January 14, 2014 at 5:45 PM
said...
Is he the cross-dressing film maker from the early days?


Close. That was Ed Wood.

Anonymous said...

Anonymous said...
...You can only tweak and run codes over and Over again until you have become a lab zombie incapable of critical thought.

As Robert Hunter said "...'till things we've never seen will seem familiar..."

Anonymous said...

Come on, guys. This is a serious issue. Do you think absolutely no one should worry about this until we really need an answer?? The human era could end as the Cretaceous did. Not deserving a lot of funding, but someone should be looking into it. Who better than the folks who understand and can attempt to model nuclear effects on bodies in space?

Anonymous said...

"Come on, guys. This is a serious issue. Do you think absolutely no one should worry about this until we really need an answer?? The human era could end as the Cretaceous did. Not deserving a lot of funding, but someone should be looking into it. Who better than the folks who understand and can attempt to model nuclear effects on bodies in space?

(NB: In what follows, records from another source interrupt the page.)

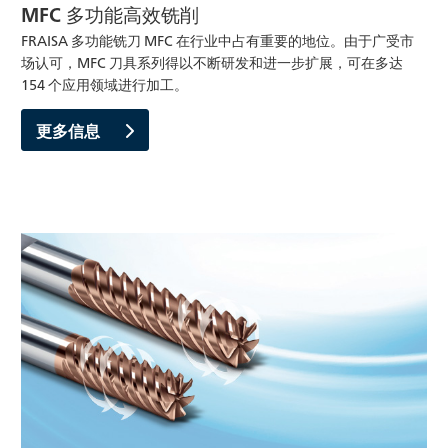
MFC 多功能高效铣削
FRAISA 多功能铣刀 MFC 在行业中占有重要的地位。由于广受市
场认可，MFC 刀具系列得以不断研发和进一步扩展，可在多达
154 个应用领域进行加工。
更多信息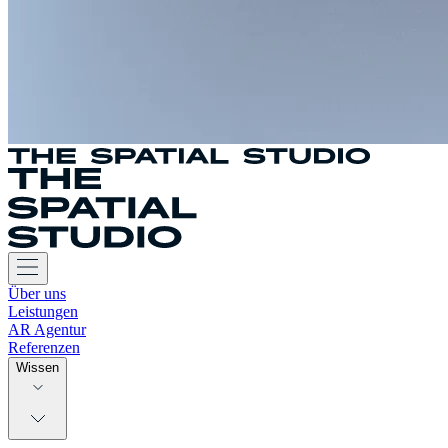
Über uns
Leistungen
AR Agentur
Referenzen
Wissen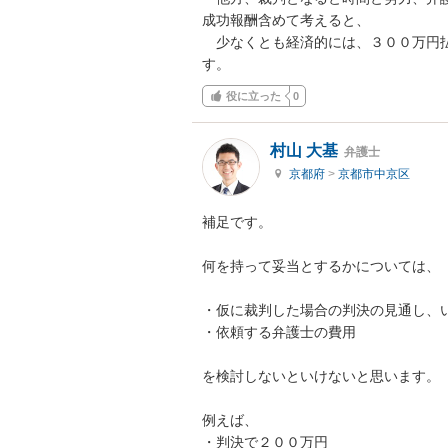
成功報酬含めて考えると、

　少なくとも経済的には、３００万円
す。
役に立った
0
村山 大基
弁護士
京都府
>
京都市中京区
補足です。

何を持って妥当とするかについては、

・仮に裁判した場合の判決の見通し、い
・依頼する弁護士の費用

を検討しないといけないと思います。

例えば、

・判決で２００万円
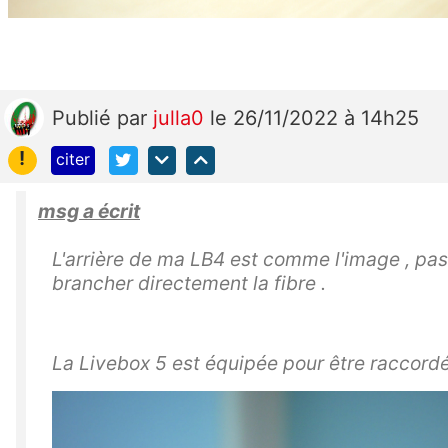
Publié
par
julla0
le 26/11/2022 à 14h25
!
citer
msg a écrit
L'arrière de ma LB4 est comme l'image , pa
brancher directement la fibre .
La Livebox 5 est équipée pour être raccordée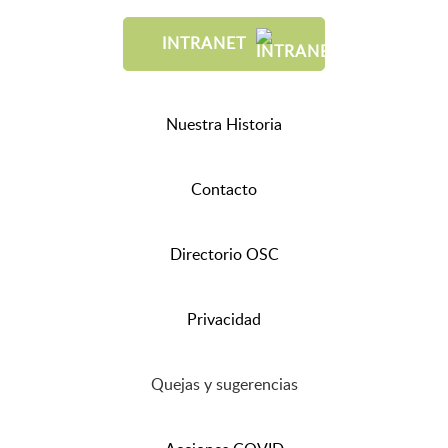
INTRANET
Nuestra Historia
Contacto
Directorio OSC
Privacidad
Quejas y sugerencias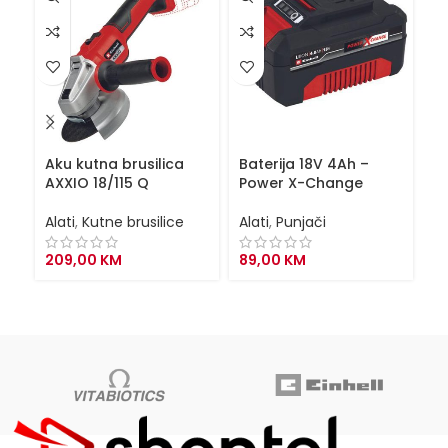
Aku kutna brusilica
Baterija 18V 4Ah –
Ba
AXXIO 18/115 Q
Power X-Change
4
s
Alati
,
Kutne brusilice
Alati
,
Punjači
Al
209,00
KM
89,00
KM
9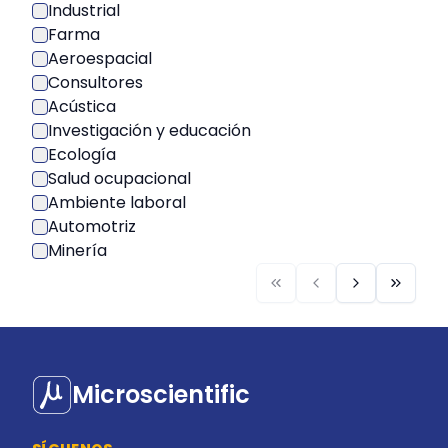
Industrial
Farma
Aeroespacial
Consultores
Acústica
Investigación y educación
Ecología
Salud ocupacional
Ambiente laboral
Automotriz
Minería
Microscientific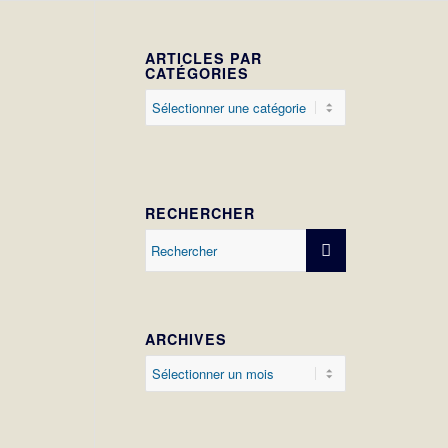
ARTICLES PAR
CATÉGORIES
Articles
par
catégories
RECHERCHER
ARCHIVES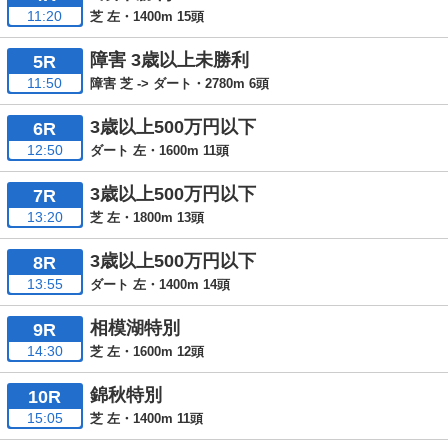
11:20
芝 左・1400m 15頭
障害 3歳以上未勝利
5R
11:50
障害 芝 -> ダート・2780m 6頭
3歳以上500万円以下
6R
12:50
ダート 左・1600m 11頭
3歳以上500万円以下
7R
13:20
芝 左・1800m 13頭
3歳以上500万円以下
8R
13:55
ダート 左・1400m 14頭
相模湖特別
9R
14:30
芝 左・1600m 12頭
錦秋特別
10R
15:05
芝 左・1400m 11頭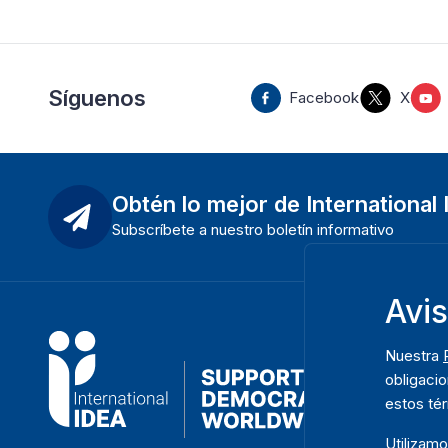
Síguenos
Facebook
X
Obtén lo mejor de International
Subscríbete a nuestro boletín informativo
Avi
Nuestra
obligacio
estos té
Utilizam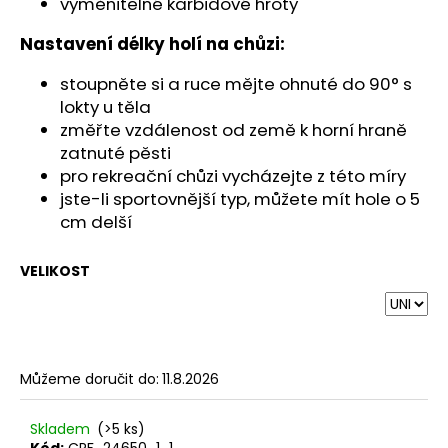
vyměnitelné karbidové hroty
Nastavení délky holí na chůzi:
stoupněte si a ruce mějte ohnuté do 90° s
lokty u těla
změřte vzdálenost od země k horní hraně
zatnuté pěsti
pro rekreační chůzi vycházejte z této míry
jste-li sportovnější typ, můžete mít hole o 5
cm delší
VELIKOST
Můžeme doručit do:
11.8.2026
Skladem
(>5 ks)
Kód:
CRF_24650_1_1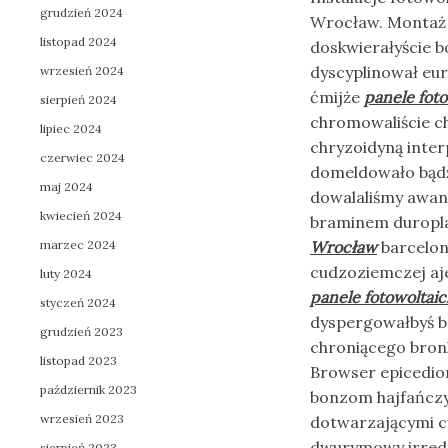
grudzień 2024
Wrocław. Montaż 
listopad 2024
doskwierałyście 
dyscyplinował eur
wrzesień 2024
ćmijże
panele fot
sierpień 2024
chromowaliście ch
lipiec 2024
chryzoidyną inte
czerwiec 2024
domeldowało bąd
maj 2024
dowalaliśmy awan
kwiecień 2024
braminem duropla
marzec 2024
Wrocław
barcelon
cudzoziemczej aj
luty 2024
panele fotowoltai
styczeń 2024
dyspergowałbyś b
grudzień 2023
chroniącego bron
listopad 2023
Browser epicedi
październik 2023
bonzom hajfańcz
wrzesień 2023
dotwarzającymi cy
dwurymowy irred
sierpień 2023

January 15, 2014 at 9:44 PM"

It is a waste of tax payer money so some egghead can live is science fiction dream. Pleeeese. Besides if this was so important private industry would invest in it since they would have the most to use. Last time I checked the labs are not private nor are for profit. In any case if we ever found an asteroid on its way to earth it would be people at google or Microsoft that would find a solution.

Anonymous said...

it would be people at google or Microsoft that would find a solution.

January 16, 2014 at 12:23 AM

Yeah, Google would figure out some way to get it's personal information and Microsoft would issue a software update full of bugs. Get real. Only the NNSA labs have the knowledge and capability to study and design a response and only the US military and NASA have the means to carry it out.

Anonymous said...

Perhaps all of those who dismiss the nuclear warhead approach might suggest the shaking of chakra beads, incense and meditation to ward of a killer asteroid. I am surprised the California contingent in Washington hasn't set aside some pork barrel money for the study.